In November 2020, Thiam was appointed by the cabinet of Rwanda to head the board of Rwanda Finance Limited. In early 2021, he was appointed by the G20 to the High Level Independent Panel (HLIP) on financing the global commons for pandemic preparedness and response, co-chaired by Ngozi Okonjo-Iweala, Tharman Shanmugaratnam and Lawrence Summers.

==Awards and honors==

Thiam was chairman of the Association of British Insurers between July 3, 2012, and October 1, 2014. Thiam is a member of the International Business Council of the World Economic Forum. He was a non-executive director of the French chemicals company Arkema until November 2009. In 2007, Thiam was elected INSEAD Alumnus of the Year by the Insead Alumnus Association. In 2009, he was nominated as one of "50 Alumni who changed the world" as part of the celebration of the 50th anniversary of INSEAD and its 38,000 graduates. He was ranked number one in both 2010 and 2011 by the annual publication the Powerlist, which ranks the 100 most influential Africans in the UK.

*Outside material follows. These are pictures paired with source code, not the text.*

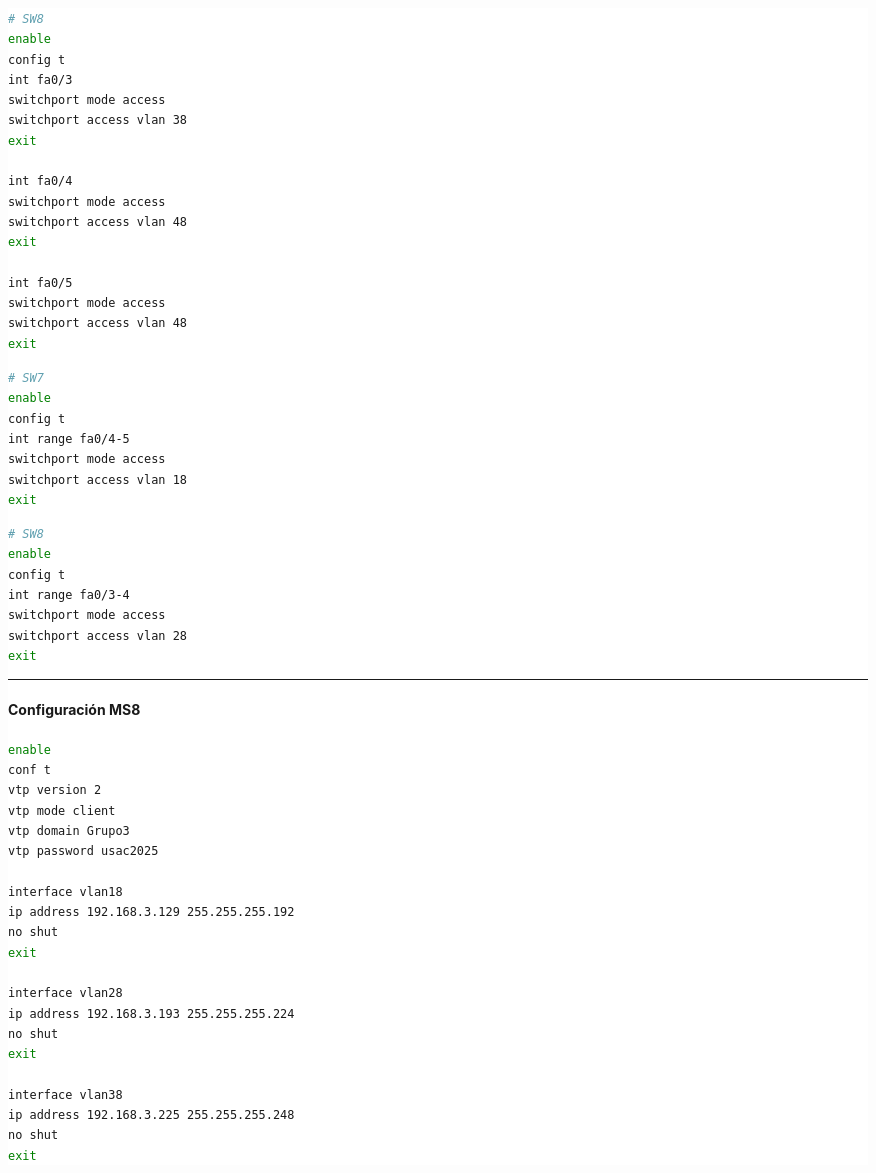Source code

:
 ```bash
# SW8
enable
config t
int fa0/3
switchport mode access
switchport access vlan 38
exit

int fa0/4
switchport mode access
switchport access vlan 48
exit

int fa0/5
switchport mode access
switchport access vlan 48
exit
```

```bash
# SW7
enable
config t
int range fa0/4-5
switchport mode access
switchport access vlan 18
exit
```

```bash
# SW8
enable
config t
int range fa0/3-4
switchport mode access
switchport access vlan 28
exit
```

---

#### Configuración MS8

```bash
enable
conf t
vtp version 2
vtp mode client
vtp domain Grupo3
vtp password usac2025

interface vlan18
ip address 192.168.3.129 255.255.255.192
no shut
exit

interface vlan28
ip address 192.168.3.193 255.255.255.224
no shut
exit

interface vlan38
ip address 192.168.3.225 255.255.255.248
no shut
exit

```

In July 2011, Thiam was awarded the rank of Chevalier of the Légion d'honneur by the French government in recognition of his significant contribution to civil life for more than 20 years. In 2013, he was awarded the Grand Prix de l’Économie, organised by Les Échos and Radio Classique, in partnership with law firm Freshfields Bruckhaus Deringer.

In July 2018, business and finance magazine Euromoney named Thiam "Banker of the Year 2018", citing his "radical three-year plan" that had "reinvented" Credit Suisse.

== 2025 Ivorian presidential election ==
On February 7, 2025, Thiam announced that he had renounced his French nationality in order to be eligible for the 2025 Ivorian presidential election scheduled in October. On April 18, 2025, he was unanimously nominated by the Democratic Party of Ivory Coast – African Democratic Rally (PDCI) to be its candidate in the election. On 22 April he was removed from the electoral roll, with a court saying that he had forfeited his Ivorian citizenship when he acquired French citizenship in 1987. However, Thiam has challenged the decision. A legal expert explained that Thiam was born a dual national under French law, and the Ivorian Bar Association warned against the politicization of the judiciary. He was not included in the final list of candidates released on 4 June.

Amid growing controversy, Ivorian authorities clarified that Thiam had regained Ivorian citizenship in 2025 following his formal renunciation of French citizenship that same year. In May 2025, Thiam was removed from the electoral roll, effectively making him ineligible for the election. On 12 May, Thiam resigned as leader of the PDCI. On 14 May, Thiam, the sole candidate, was re-elected as PDCI president with more than 99% of the vote. PDCI political bureau member Valérie Yapo did filed a legal challenge against Thiam's election of 2023 based on his citizenship issues, which was dismissed on 22 May 2025.

In September 2025, his candidacy to the presidential election was rejected by the constitutional council.

==Personal life==
Tidjane was married to Annette Anthony Thiam, an African-American lawyer who used to work for Joe Biden, and they have two sons. Tidjane's eldest son Bilal Thiam died of cancer in May 2020 at the age of 24.

Tidjane and Annette separated in 2015, and divorced in 2016. He speaks English, French, and German fluently.